For Ethiopian Prime Minister Abiy Ahmed, the conflict in Tigray is an operation to "maintain order".

He reaffirmed this defense on Friday, November 27, after a meeting organized in Addis Ababa with the special envoys charged by the African Union (AU) with mediation in the conflict in Tigray.

Abiy Ahmed on Thursday ordered the army to launch the "last phase" of the military operation launched on November 4, with the attack on Mekele, the capital of the dissident region in northern Ethiopia.

The Tigrayan leaders, from the Tigray People's Liberation Front (TPLF), are entrenched in Mekele, now surrounded by federal forces and which before the start of the conflict had some 500,000 inhabitants.

The international community, worried about the consequences of an assault on civilians and possible "war crimes", is trying to put pressure on Abiy Ahmed.

But he firmly rejected any "interference in the internal affairs" of his country.

"Constitutional responsibility to maintain order"

Among other initiatives, the AU, headquartered in Addis Ababa, has appointed three special envoys, former Mozambican presidents Joaquim Chissano, Liberian Ellen Johnson Sirleaf and South African Kgalema Motlanthe, who arrived in the Ethiopian capital on Wednesday.

The Ethiopian government promised to meet them "out of respect", but had politely declined this offer of mediation in advance, like all previous ones.

On Friday, the Prime Minister expressed in a statement his "gratitude" to the South African Head of State, Cyril Ramaphosa, who holds the rotating presidency of the AU, and to the special envoys, for their commitment to propose "African solutions to African problems".

But he also recalled that his government had "the constitutional responsibility to maintain order (in Tigray) and across the country", stressing the patience it has long shown in the face of "provocations" and "the agenda of destabilization "of the TPLF.

The UN, the Vatican and France call for peace

In the evening, UN Secretary General Antonio Guterres on Friday urged in a statement "the parties" in Ethiopia "to seize the vital opportunity" of African mediation "to peacefully resolve the conflict" in Tigray.

On Thursday, the Ethiopian Minister of Foreign Affairs, Demeke Mekonnen, had at the same time continued the diplomatic tour started ten days ago to defend the position of the government, by meeting in Paris the French Minister of Foreign Affairs, Jean-Yves Le Drian.

At the end of this interview, the head of French diplomacy declared in a statement condemning "ethnic violence" and called for "measures to protect civilian populations".

Pope Francis has launched "to the parties to the conflict a call to end the violence, to save the lives, in particular of civilians, so that the populations can find peace," the Vatican said in a statement on Friday.

No precise record of the fighting in Tigray has so far been available, but at least several hundred people have been killed.

More than 43,000 Ethiopians have fled to neighboring Sudan, according to UNHCR, the UN refugee agency. 

On Friday, UNHCR said it had airlifted 32 tonnes of emergency aid to Sudan - including blankets, mosquito nets, and solar lights.

A second shipment is due to arrive on Monday.

On Friday, 24 hours after the order given to the federal army, it was not possible to know whether the offensive against Mekele had actually started.

Regional authorities said Friday that the federal army was bombing "(their) towns and (their) villages", "inflicting heavy damage", without specifically mentioning Mekele. 

"Our struggle will continue in all directions and strengthen until the self-determination of the people of Tigray is guaranteed and the invader is driven out of Tigray," they said in a statement read on Tigray television. TV.

"We call on the people of Tigray as always to fight and defend themselves against our enemies."

Dark situation on the ground

Verification on the ground and from an independent source of the assertions of either side is difficult, as Tigray has been virtually cut off from the world since the start of the conflict.

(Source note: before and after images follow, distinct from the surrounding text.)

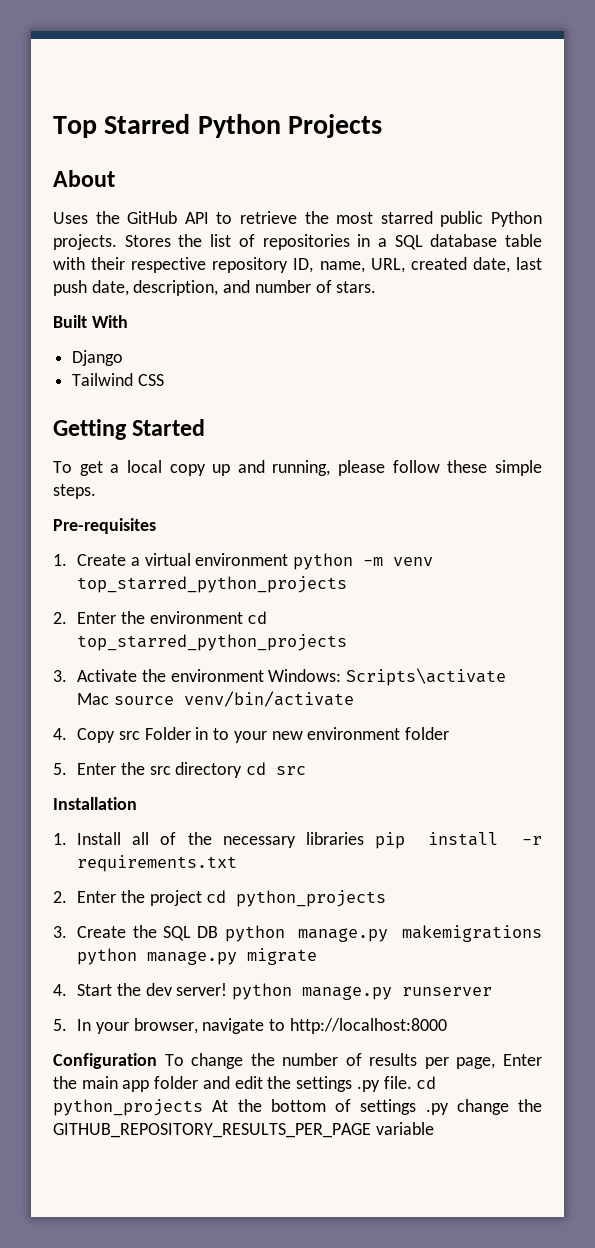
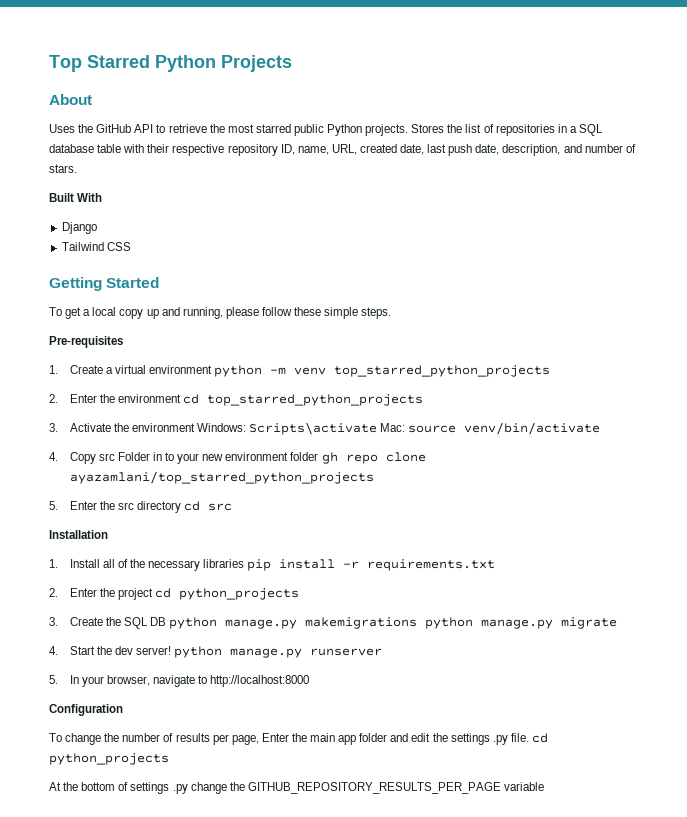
[77,693,110,705] Mac -> [380,423,406,432] Mac:
(449, 733) none -> [321,452,426,464] [69,471,374,484] gh repo clone ayazamlani/top_starred_python_projects
(157, 1061) none -> (123, 710) //
(203, 1107) none -> (169, 759) //

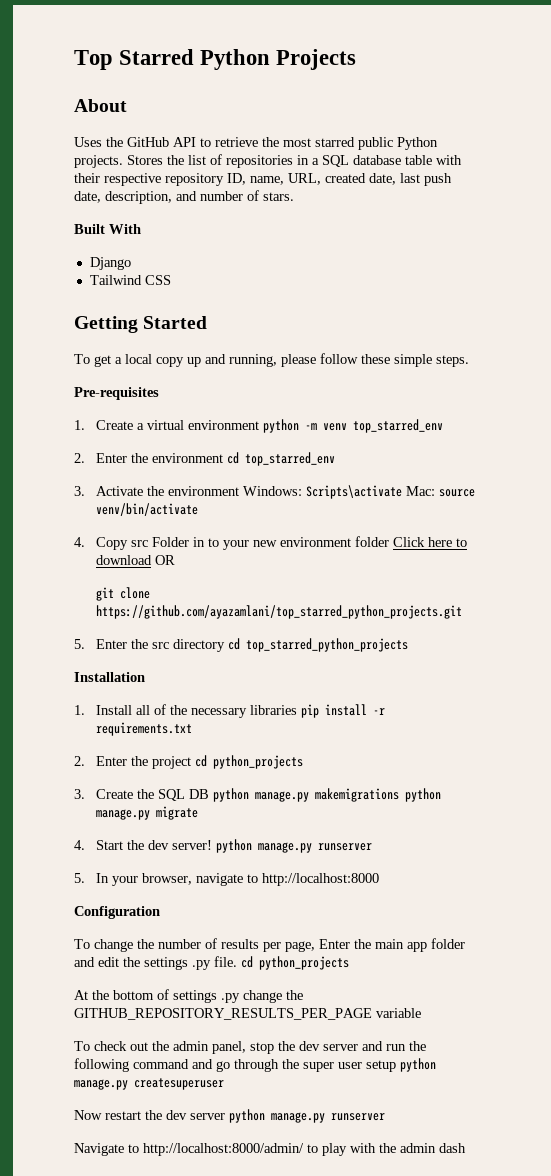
[333,365,550,377] top_starred_python_projects -> [353,419,444,433] top_starred_env
[206,394,423,406] top_starred_python_projects -> [245,452,336,466] top_starred_env
[321,452,426,464] [69,471,374,484] gh repo clone ayazamlani/top_starred_python_projects -> [393,537,468,547] [96,555,176,565] [96,587,151,601] [96,605,463,619] Click here to download OR // git clone https://github.com/ayazamlani/top_starred_python_projects.git
[207,503,232,511] src -> [246,638,409,652] top_starred_python_projects
(544, 786) none -> [74,1041,426,1054] [74,1058,436,1072] [74,1078,224,1090] [74,1109,385,1123] [74,1143,466,1156] // To check out the admin panel, stop the dev server and run the following command and go through the super user setup python manage.py createsuperuser // Now restart the dev server python manage.py runserver // Navigate to http://localhost:8000/admin/ to play with the admin dash

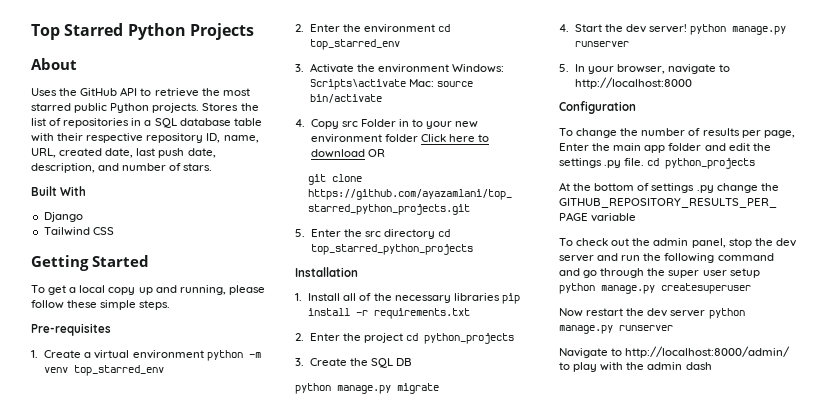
[96,503,199,516] venv/bin/activate -> [309,94,382,103] bin/activate
[213,788,400,802] python manage.py makemigrations -> (413, 362) //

On Thursday, Ethiopian state-run television EBC said TPLF leaders were holed up in various locations in Mekele, including a cement factory, museum and auditorium, communicating "by military radio."

Spearheading the armed struggle against the military-Marxist regime of the Derg, overthrown in 1991, the TPLF then controlled the political and security apparatus of Ethiopia for almost 30 years.

Gradually removed from power in Addis Ababa by Ahmed Abiy from the moment he became Prime Minister in 2018, the party continues to dominate its stronghold of Tigray.

Tensions between Mr. Abiy and the TPLF have continued to grow, culminating in September with the organization in Tigray of a regional election described as "illegitimate" by Addis Ababa, then with the attack in early November, according to the report. government, of two bases of the federal army by the forces of the TPLF, which denies the latter.